We still don't know quite who Rey is, or whether it matters, and here, the new footage offers zero help. She may be an orphaned scavenger born to the galaxy's most uncaring parents ("filthy junk traders," according to Kylo Ren). But it seems more likely she's somebody else, maybe with a complex family history. Luke's daughter? Han Solo's daughter? Kylo Ren's twin? A clone? Or is she just a super-Force-sensitive kid that Emperor Palpatine tried to claim, as one theory runs?

It would be kind of sweet if Disney left her as a child of nobodies. That would seem to indicate that the Star Wars universe has no royal family, that anyone with a brave heart, a lot of lightsaber practice, and maybe a few extra midi-chlorians could rise to the top. After all, Star Wars: The Last Jedi ended with a slave boy using the Force to pull a broom into his hand, proof perhaps that the largest powers can be hidden in unlikely places.

But then there's that title: The Rise of Skywalker. Sure, it could mean Kylo is on the rise. One Reddit theory suggests that "Skywalkers" could be a new order of Force users founded by Rey herself. Or it could mean that Rey, somehow, has Skywalker blood.

That lightsaber

One thing we do know: By the end of the new footage, Rey has donned a black cloak and is holding a double-bladed RED lightsaber. Black and red. That's not just because she's a major fan of the Atlanta Falcons. (Though, who knows?) 

Star Wars fans know colors have meaning in this saga. Green and blue became known as the lightsaber colors wielded by Jedi, red for the Sith, and Mace Windu has purple, because who in their right mind would deny a personal request from Samuel L. "English-do-you-speak-it" Jackson?

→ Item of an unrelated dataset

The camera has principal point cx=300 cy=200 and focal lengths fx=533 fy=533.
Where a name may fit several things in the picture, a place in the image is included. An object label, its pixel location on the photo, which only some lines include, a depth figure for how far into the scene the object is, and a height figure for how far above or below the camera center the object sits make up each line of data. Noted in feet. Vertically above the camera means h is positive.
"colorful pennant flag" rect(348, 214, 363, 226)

And now Rey is Palpatine-ing it up in a dark cloak, with a lightsaber that's not only in a Sith-preferred color, but is double-bladed. Hmm, where have we seen a double-bladed lightsaber before? Oh, that's right, Sith lord Darth Maul famously wielded a double-bladed red lightsaber when battling Kenobi and Qui-Gon Jinn. It didn't end well for Qui-Gon. If Rey's wielding a red lightsaber, especially such a powerful one, it's a sign that something within her has changed.

Breaking bad?

So here's where Star Wars is leading us: We're supposed to think Rey's gone bad, right? That she was turned to the dark side, possibly by Kylo Ren, and will have to fight her own demons if she is to survive and find her way back to her own good heart.

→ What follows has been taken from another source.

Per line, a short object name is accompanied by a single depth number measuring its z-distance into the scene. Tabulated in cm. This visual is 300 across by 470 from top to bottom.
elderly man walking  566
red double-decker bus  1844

Ridley bluntly addressed her character's possible switch to the dark side in a Variety interview. "It's been the most human thing because everybody struggles," she said. "Everybody has their things in life where one thing's pulling me this way, one thing's pulling me this way. What's this journey going to be and where am I going to end up? So it's been fun to play that."

But it seems obvious there's some kind of double-cross going on here. Rey's moments in the dark cloak with the red lightsaber could be a nightmare she has, or a vision, maybe seen by Kylo. It could be a trick she pulls on Kylo -- even one he helps her pull off -- if the good part of him can somehow win out. Or maybe she does go bad? Maybe part of the final movie involves her internal fight against the dark side, the ever-present evil that's been keeping these films interesting since Darth Vader Force-choked Admiral Motti for his disturbing lack of faith back in '77.

One thing's for sure: Disney and Lucasfilm didn't get this far by blatantly telegraphing what would be the biggest plot twist in the final trilogy of the biggest movie series of all time. If the footage seems to be presenting a clear and obvious plotline, it ain't happening. What's that famous Admiral Ackbar line? It's a trap!

We'll know for sure in just over 115 days. Star Wars: The Rise of Skywalker opens on Dec. 20 worldwide.